Only certain lines below are wanted: those starting at the line containing "19: (624, 735)" and ending at the line containing "24: (467, 411)", both included, each retyped exactly.

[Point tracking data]
########################################

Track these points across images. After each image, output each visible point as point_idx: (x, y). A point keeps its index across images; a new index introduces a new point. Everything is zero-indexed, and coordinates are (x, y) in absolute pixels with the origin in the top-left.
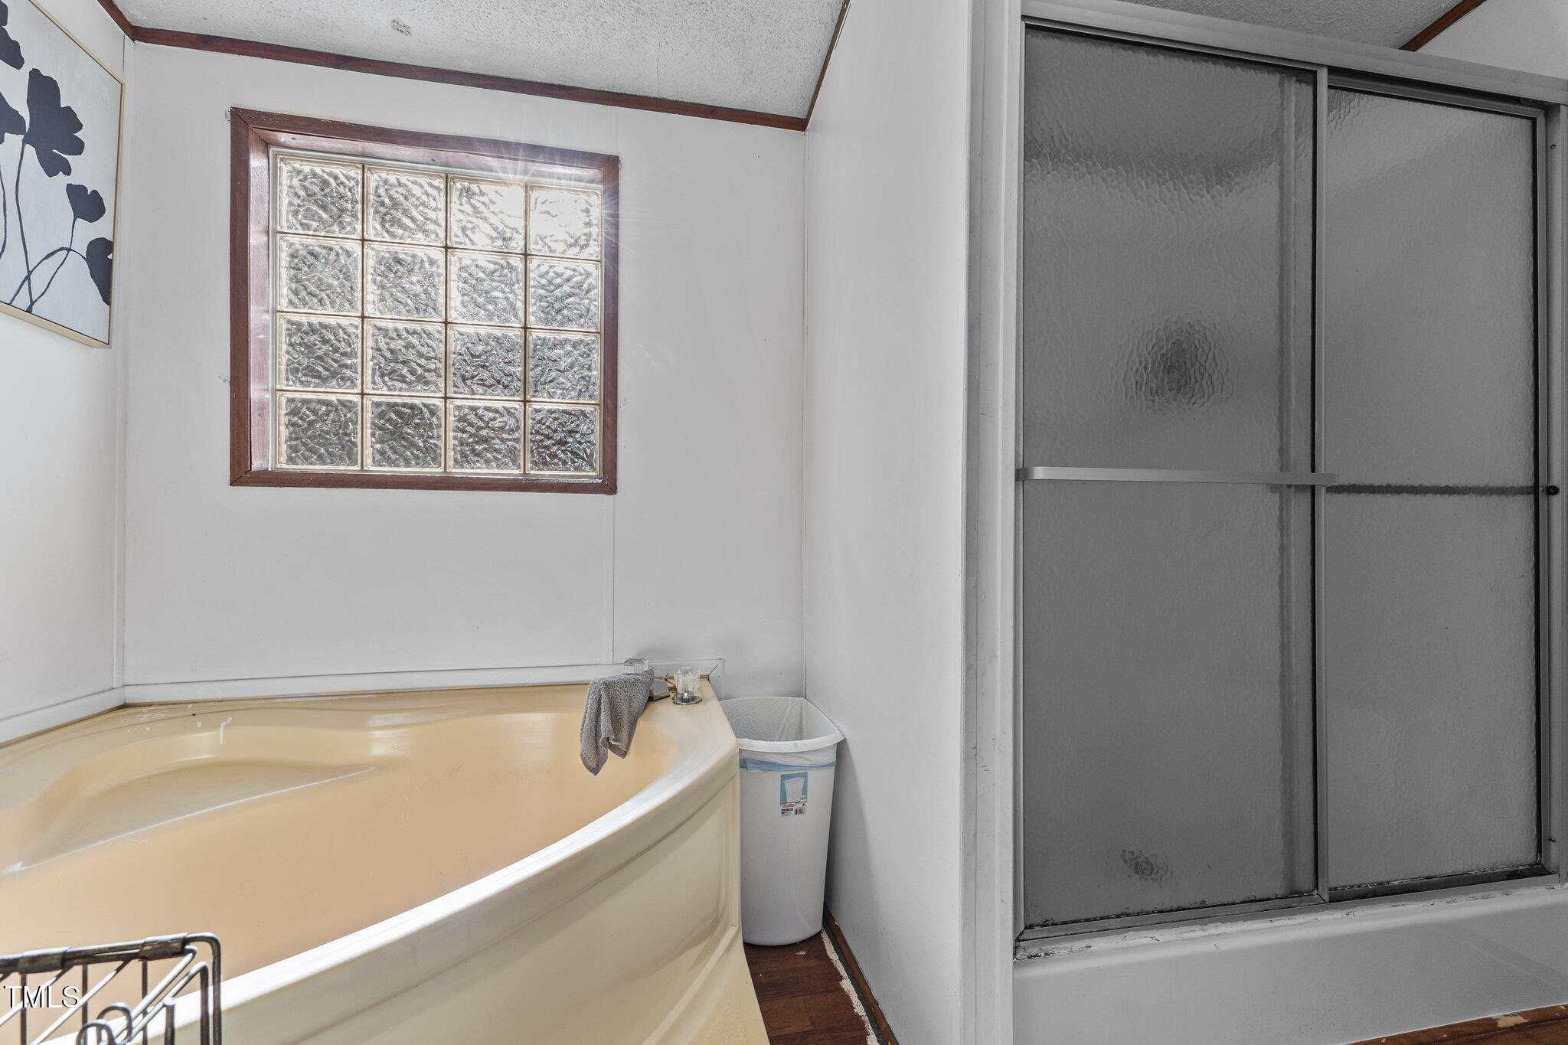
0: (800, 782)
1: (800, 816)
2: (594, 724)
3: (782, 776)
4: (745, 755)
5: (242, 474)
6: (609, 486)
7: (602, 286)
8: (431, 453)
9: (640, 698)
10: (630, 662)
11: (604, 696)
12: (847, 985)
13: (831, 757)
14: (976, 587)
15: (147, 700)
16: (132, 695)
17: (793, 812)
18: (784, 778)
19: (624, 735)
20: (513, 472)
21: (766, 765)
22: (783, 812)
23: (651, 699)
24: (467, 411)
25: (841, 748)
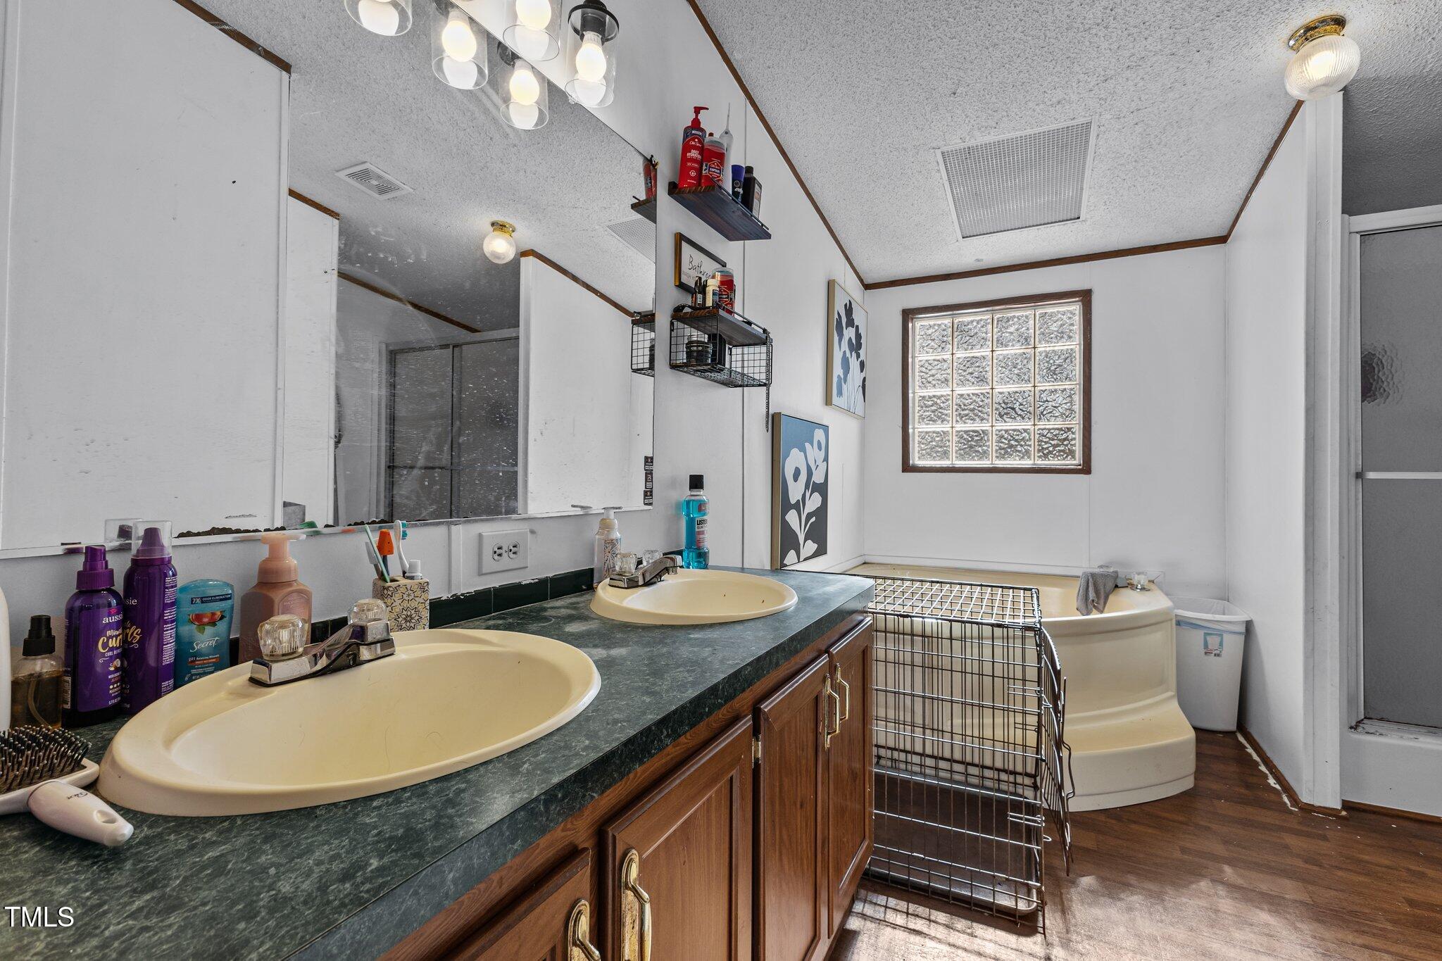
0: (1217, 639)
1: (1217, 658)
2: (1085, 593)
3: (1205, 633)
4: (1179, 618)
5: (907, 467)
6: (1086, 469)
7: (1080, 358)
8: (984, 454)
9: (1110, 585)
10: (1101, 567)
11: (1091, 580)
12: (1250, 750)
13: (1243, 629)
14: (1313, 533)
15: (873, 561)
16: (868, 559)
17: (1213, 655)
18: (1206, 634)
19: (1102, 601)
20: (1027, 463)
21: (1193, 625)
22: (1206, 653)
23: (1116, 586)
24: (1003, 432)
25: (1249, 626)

########################################

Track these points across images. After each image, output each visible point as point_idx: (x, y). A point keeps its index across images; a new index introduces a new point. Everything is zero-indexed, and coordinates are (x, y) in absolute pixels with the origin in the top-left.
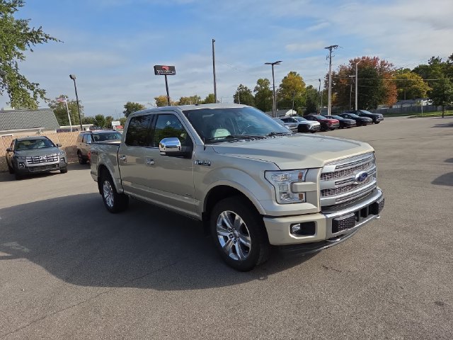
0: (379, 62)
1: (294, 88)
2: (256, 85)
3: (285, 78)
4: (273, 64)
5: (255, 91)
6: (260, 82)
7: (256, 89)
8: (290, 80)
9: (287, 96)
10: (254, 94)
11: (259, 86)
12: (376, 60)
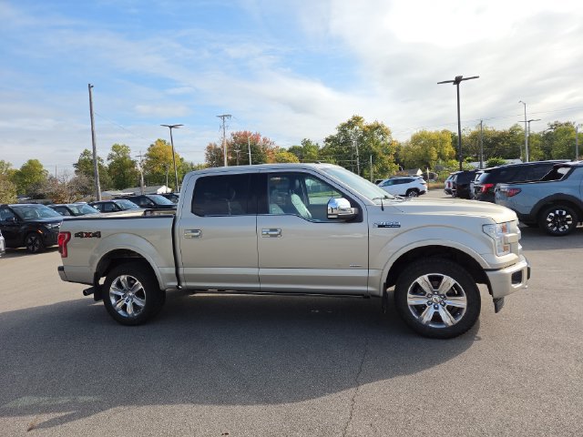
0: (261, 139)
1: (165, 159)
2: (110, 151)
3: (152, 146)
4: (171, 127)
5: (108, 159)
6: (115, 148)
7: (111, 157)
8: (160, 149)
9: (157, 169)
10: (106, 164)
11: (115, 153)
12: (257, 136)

########################################

OUTPUT FOR THIS TASK:
19: (624, 735)
20: (513, 472)
21: (766, 765)
22: (783, 812)
23: (651, 699)
24: (467, 411)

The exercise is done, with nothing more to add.